_Provided text_:
1. A stretch sleeve label for attachment to a container, comprising: a first point of weakness configured to facilitate removal of said label from said container.

2. The stretch sleeve label of claim 1, wherein said first point of weakness comprises a first perforated line positioned at an angle not parallel to nor perpendicular to the horizontal.

3. The stretch sleeve label of claim 2, wherein said first perforated line is positioned at a gentle angle from horizontal.

4. The stretch sleeve label of claim 2, further comprising a second point of weakness, wherein said second point of weakness comprises a second perforated line.

5. The stretch sleeve label of claim 4, wherein said first point of weakness and said second point of weakness are positioned substantially in the shape of a “V.”

6. The stretch sleeve label of claim 4, wherein said first point of weakness and said second point of weakness are positioned substantially in the shape of an inverted “V.”

7. The stretch sleeve label of claim 4, wherein said first point of weakness and said second point of weakness are positioned substantially in the shape of a sideways “V.”

8. The stretch sleeve label of claim 4, wherein said first point of weakness and said second point of weakness are positioned substantially in the shape of an open-ended diamond.

9. The stretch sleeve label of claim 2, wherein said first perforated line does not reach from the top of said label to the bottom of said label.

Description:

PRIORITY

This application claims priority to U.S. provisional application Ser. No. 60/989,648, filed Nov. 21, 2007.

BACKGROUND OF THE INVENTION

The present invention relates in general to products and methods for improving recycling efforts and in particular to labels used in connection with recyclable containers.

Commercial recycling of post-consumer plastic bottles and like containers typically involves the removal of labels from the bottles before the bottles can be further processed for re-use. Labeled bottles usually arrive at a processing facility in the form of large compacted bales that contain many contaminants, such as labels, caps, cap rings, foil and dirt. These contaminants must be separated from the bottle before the plastic from the bottle can be recycled. The labels, whether made of plastic, paper or other material, are almost always glued to the bottles. The presence of substantial amounts of glue securing the label to the bottle presents the need for an expensive and time-intensive delabeling process. The traditional delabeling process typically has two general stages: the first is the loosening and/or releasing of labels from a stream of bottles; and the second is the separation and removal of the labels from the stream of bottles.

_Extracted records_:
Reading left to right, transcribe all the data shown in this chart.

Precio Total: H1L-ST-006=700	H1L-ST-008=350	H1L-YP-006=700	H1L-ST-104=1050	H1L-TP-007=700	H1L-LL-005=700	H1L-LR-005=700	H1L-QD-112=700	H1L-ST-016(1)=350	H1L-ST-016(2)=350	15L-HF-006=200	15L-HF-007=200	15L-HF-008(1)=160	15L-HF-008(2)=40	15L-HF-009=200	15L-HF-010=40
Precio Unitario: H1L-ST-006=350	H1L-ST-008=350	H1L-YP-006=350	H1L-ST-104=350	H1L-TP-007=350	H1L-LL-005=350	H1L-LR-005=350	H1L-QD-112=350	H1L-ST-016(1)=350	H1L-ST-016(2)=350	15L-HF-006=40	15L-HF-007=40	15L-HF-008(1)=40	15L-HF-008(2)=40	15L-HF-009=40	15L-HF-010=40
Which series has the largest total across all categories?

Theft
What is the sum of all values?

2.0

* * *

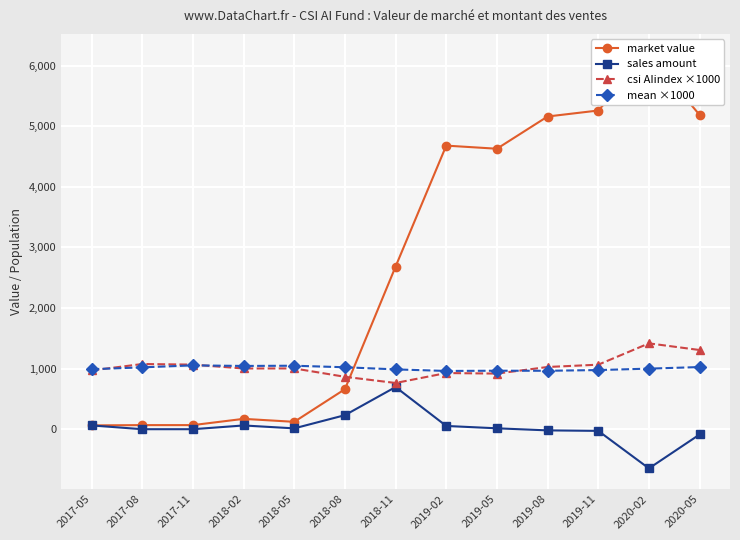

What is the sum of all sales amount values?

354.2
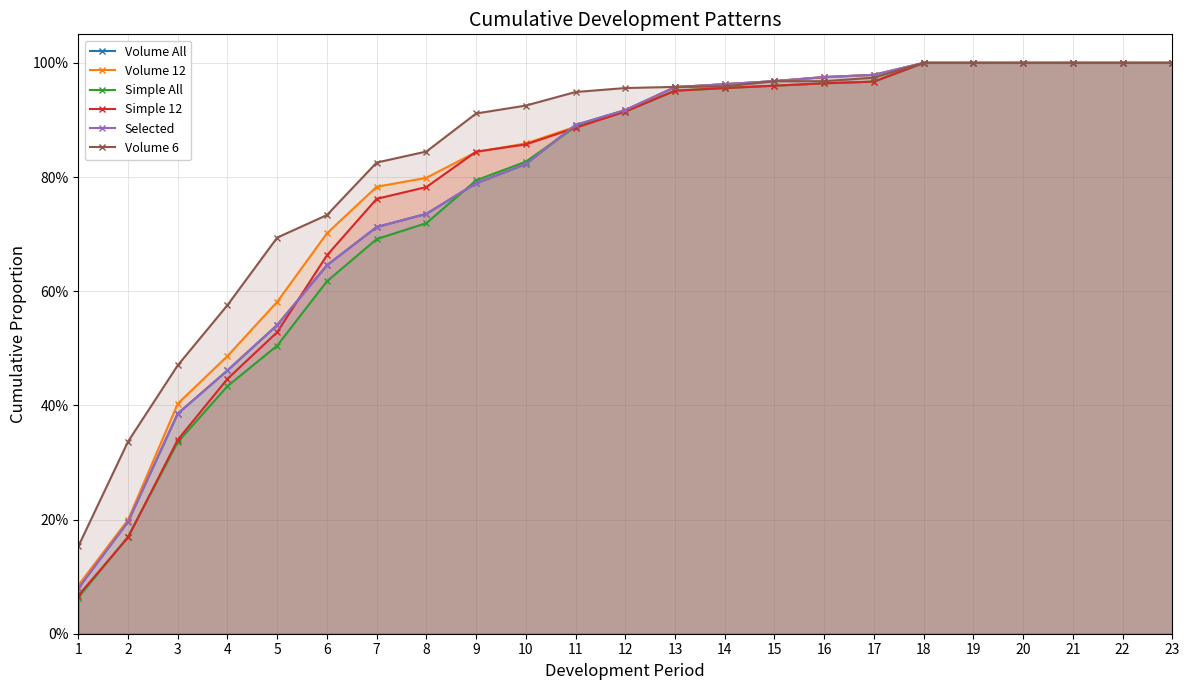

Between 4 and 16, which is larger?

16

_Assignment A_: Please write out the part of the label claims that opens with the words containing "5. The stretch" and closes with "of said label.", switching "diamond" to "rhombus".
_Assignment B_: Restate word for word the part of the entries that opens with the line containing "Reading left to" and closes with the line containing "What is the sum of all values?", including both of those lines.

_Written solution A_:
5. The stretch sleeve label of claim 4, wherein said first point of weakness and said second point of weakness are positioned substantially in the shape of a “V.”

6. The stretch sleeve label of claim 4, wherein said first point of weakness and said second point of weakness are positioned substantially in the shape of an inverted “V.”

7. The stretch sleeve label of claim 4, wherein said first point of weakness and said second point of weakness are positioned substantially in the shape of a sideways “V.”

8. The stretch sleeve label of claim 4, wherein said first point of weakness and said second point of weakness are positioned substantially in the shape of an open-ended rhombus.

9. The stretch sleeve label of claim 2, wherein said first perforated line does not reach from the top of said label to the bottom of said label.

_Written solution B_:
Reading left to right, transcribe all the data shown in this chart.

Precio Total: H1L-ST-006=700	H1L-ST-008=350	H1L-YP-006=700	H1L-ST-104=1050	H1L-TP-007=700	H1L-LL-005=700	H1L-LR-005=700	H1L-QD-112=700	H1L-ST-016(1)=350	H1L-ST-016(2)=350	15L-HF-006=200	15L-HF-007=200	15L-HF-008(1)=160	15L-HF-008(2)=40	15L-HF-009=200	15L-HF-010=40
Precio Unitario: H1L-ST-006=350	H1L-ST-008=350	H1L-YP-006=350	H1L-ST-104=350	H1L-TP-007=350	H1L-LL-005=350	H1L-LR-005=350	H1L-QD-112=350	H1L-ST-016(1)=350	H1L-ST-016(2)=350	15L-HF-006=40	15L-HF-007=40	15L-HF-008(1)=40	15L-HF-008(2)=40	15L-HF-009=40	15L-HF-010=40
Which series has the largest total across all categories?

Theft
What is the sum of all values?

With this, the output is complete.